Page images with extracted text:
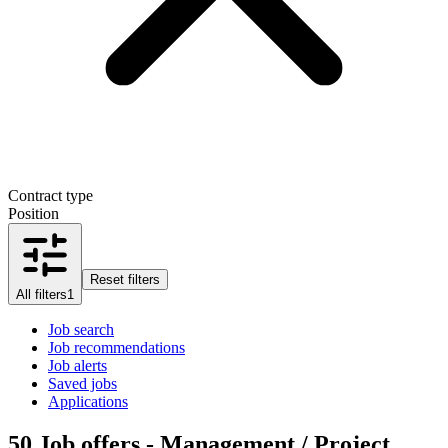
Contract type
Position
Reset filters
All filters
1
Job search
Job recommendations
Job alerts
Saved jobs
Applications
50
Job offers - Management / Project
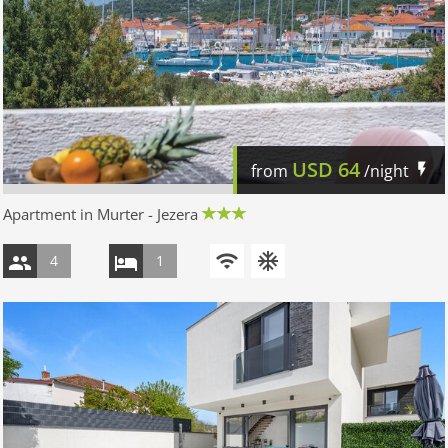
USD
64
from
/night
Apartment in Murter - Jezera
4
1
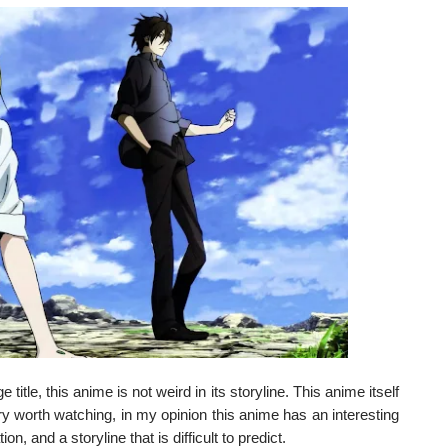
title, this anime is not weird in its storyline. This anime itself
ery worth watching, in my opinion this anime has an interesting
n, and a storyline that is difficult to predict.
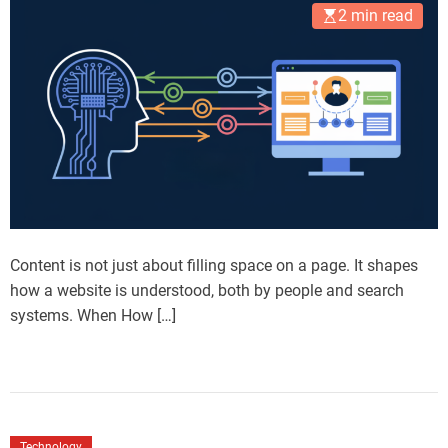
2 min read
Content is not just about filling space on a page. It shapes
how a website is understood, both by people and search
systems. When How […]
Technology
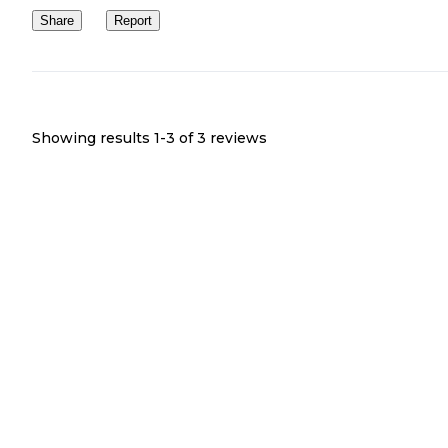
Share
Report
Showing results 1-
3
of
3
reviews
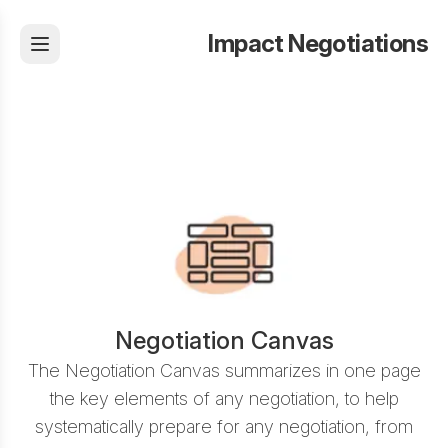
Impact Negotiations
Negotiation Canvas
The Negotiation Canvas summarizes in one page
the key elements of any negotiation, to help
systematically prepare for any negotiation, from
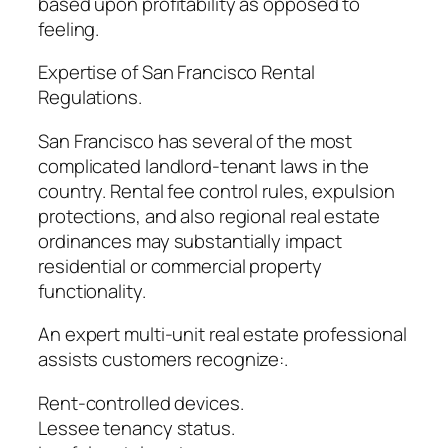
based upon profitability as opposed to
feeling.
Expertise of San Francisco Rental
Regulations.
San Francisco has several of the most
complicated landlord-tenant laws in the
country. Rental fee control rules, expulsion
protections, and also regional real estate
ordinances may substantially impact
residential or commercial property
functionality.
An expert multi-unit real estate professional
assists customers recognize:.
Rent-controlled devices.
Lessee tenancy status.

Directions for this task:
Put every line of extracted text in the data above into a JSON list of strings, with one string per line and blank lines omitted. Leave the pictures out of the answer.

Task solution:
[
  "Contract type",
  "Position",
  "Reset filters",
  "All filters",
  "1",
  "Job search",
  "Job recommendations",
  "Job alerts",
  "Saved jobs",
  "Applications",
  "50",
  "Job offers - Management / Project",
  "USD",
  "64",
  "from",
  "/night",
  "Apartment in Murter - Jezera",
  "4",
  "1",
  "title, this anime is not weird in its storyline. This anime itself",
  "ery worth watching, in my opinion this anime has an interesting",
  "n, and a storyline that is difficult to predict.",
  "2 min read",
  "Content is not just about filling space on a page. It shapes",
  "how a website is understood, both by people and search",
  "systems. When How […]",
  "Technology",
  "Share",
  "Report",
  "Showing results 1-",
  "3",
  "of",
  "3",
  "reviews",
  "Impact Negotiations",
  "Negotiation Canvas",
  "The Negotiation Canvas summarizes in one page",
  "the key elements of any negotiation, to help",
  "systematically prepare for any negotiation, from",
  "based upon profitability as opposed to",
  "feeling.",
  "Expertise of San Francisco Rental",
  "Regulations.",
  "San Francisco has several of the most",
  "complicated landlord-tenant laws in the",
  "country. Rental fee control rules, expulsion",
  "protections, and also regional real estate",
  "ordinances may substantially impact",
  "residential or commercial property",
  "functionality.",
  "An expert multi-unit real estate professional",
  "assists customers recognize:.",
  "Rent-controlled devices.",
  "Lessee tenancy status."
]